What you need to do: Reproduce the passage below on growing and cooking with rosemary in its entirety, keeping every word and punctuation mark unchanged.

Document excerpt:
== Segment start ==

Whether using a hint of rosemary, or a good big hit, this ‘hard’ herb will give a lift to just about any food, sweet or savoury. A rosemary bush needs very little love; it will last for years once established; and, if you have limited space, its culinary versatility makes it a herb-of-choice to grow in a pot. Because of its toughness, the forgiving rosemary bush also makes a good filler plant in dry-country shrubberies where not much else will grow.
Rosemary needs at least half a day of full sun, good drainage (sandy soil, a raised bed, or a pot that is seldom watered), and a little light pruning (for the kitchen) to keep it looking ship-shape. In the right spot, the bush will live on and on and on.
This ten-year old rosemary (and lemongrass) is growing inside a fenced vegetable garden. If lettuce-loving wildlife are a problem in your garden as they are in mine, a few bushes of rosemary planted around the veggie patch provide a natural deterrent. Wallabies, kangaroos and hares don’t seem to like rosemary. And the more rosemary you have, the more you can use, not only in the kitchen.
In the kitchen, chopped rosemary is delicious added to tomato and cucumber salad; in marinades for chicken, fish and lamb; added to meat stews; sprinkled over vegetable bakes before they go in the oven; and as a flavour enhancer in soup. Better for you than salt.

== Segment end ==

Data:
== Segment start ==

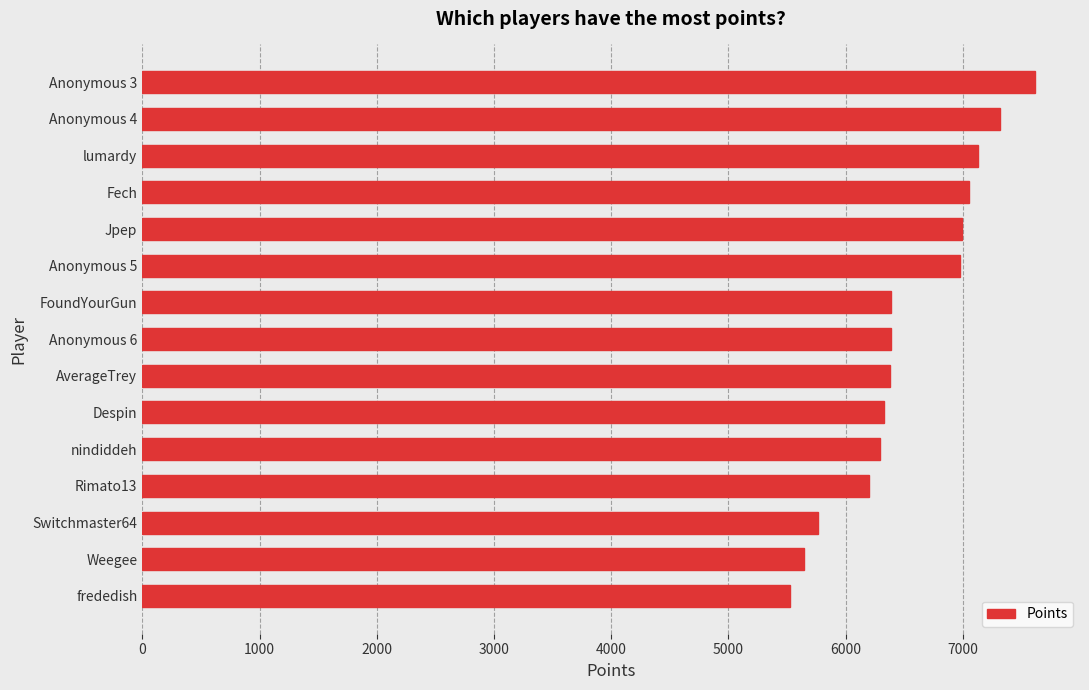

How many series are shown in this chart?

1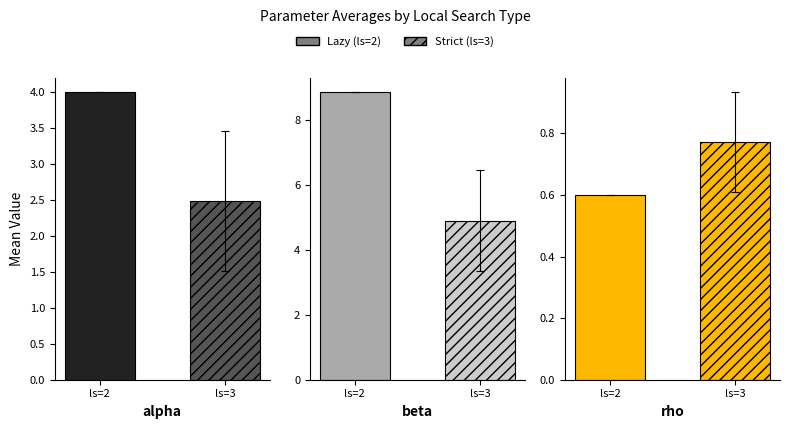

Which series has the largest total across all categories?

beta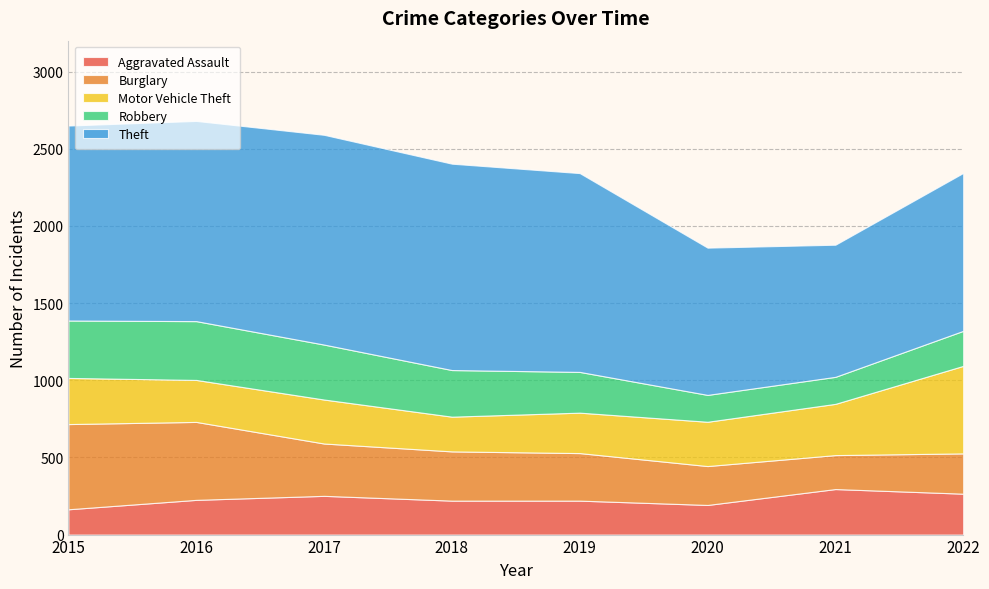

Reading left to right, transcribe all the data shown in this chart.

Aggravated Assault: 2015=164	2016=225	2017=251	2018=220	2019=220	2020=192	2021=295	2022=265
Burglary: 2015=552	2016=505	2017=339	2018=319	2019=308	2020=252	2021=220	2022=261
Motor Vehicle Theft: 2015=299	2016=272	2017=285	2018=225	2019=262	2020=287	2021=332	2022=567
Robbery: 2015=372	2016=381	2017=356	2018=302	2019=264	2020=174	2021=175	2022=227
Theft: 2015=1263	2016=1297	2017=1359	2018=1337	2019=1288	2020=954	2021=856	2022=1023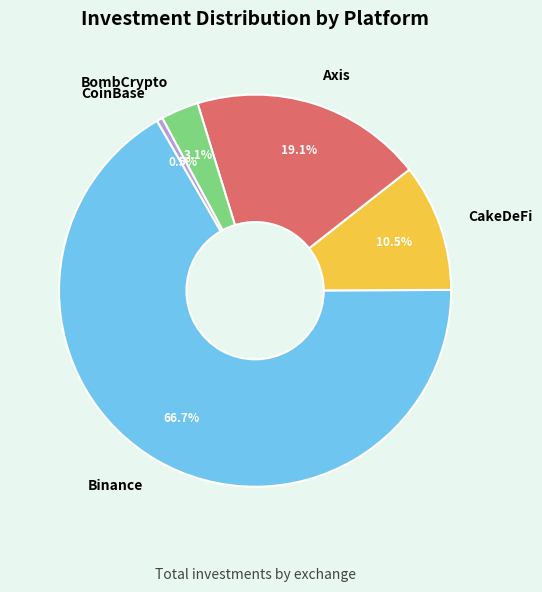

Rank the categories by value from highest to lowest.

Binance, Axis, CakeDeFi, BombCrypto, CoinBase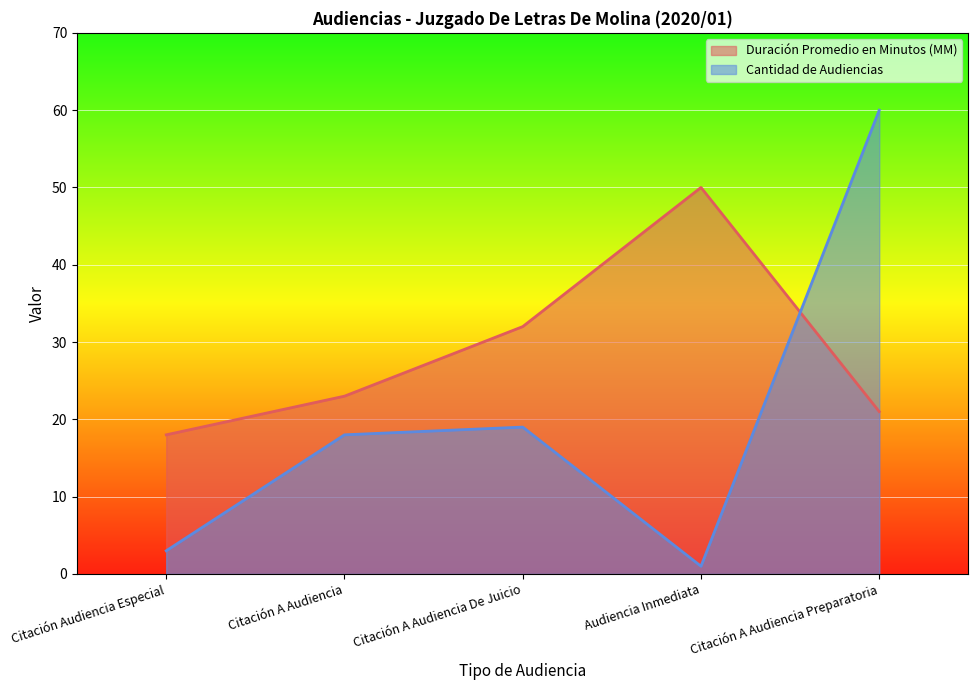

What is the label of the 3rd point from the right?

Citación A Audiencia De Juicio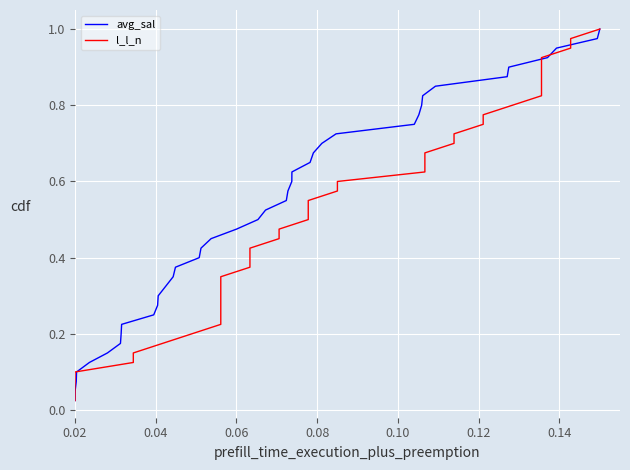

What is the average value of the l_l_n series?

0.5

== Segment end ==

Result of the task:
Whether using a hint of rosemary, or a good big hit, this ‘hard’ herb will give a lift to just about any food, sweet or savoury. A rosemary bush needs very little love; it will last for years once established; and, if you have limited space, its culinary versatility makes it a herb-of-choice to grow in a pot. Because of its toughness, the forgiving rosemary bush also makes a good filler plant in dry-country shrubberies where not much else will grow.
Rosemary needs at least half a day of full sun, good drainage (sandy soil, a raised bed, or a pot that is seldom watered), and a little light pruning (for the kitchen) to keep it looking ship-shape. In the right spot, the bush will live on and on and on.
This ten-year old rosemary (and lemongrass) is growing inside a fenced vegetable garden. If lettuce-loving wildlife are a problem in your garden as they are in mine, a few bushes of rosemary planted around the veggie patch provide a natural deterrent. Wallabies, kangaroos and hares don’t seem to like rosemary. And the more rosemary you have, the more you can use, not only in the kitchen.
In the kitchen, chopped rosemary is delicious added to tomato and cucumber salad; in marinades for chicken, fish and lamb; added to meat stews; sprinkled over vegetable bakes before they go in the oven; and as a flavour enhancer in soup. Better for you than salt.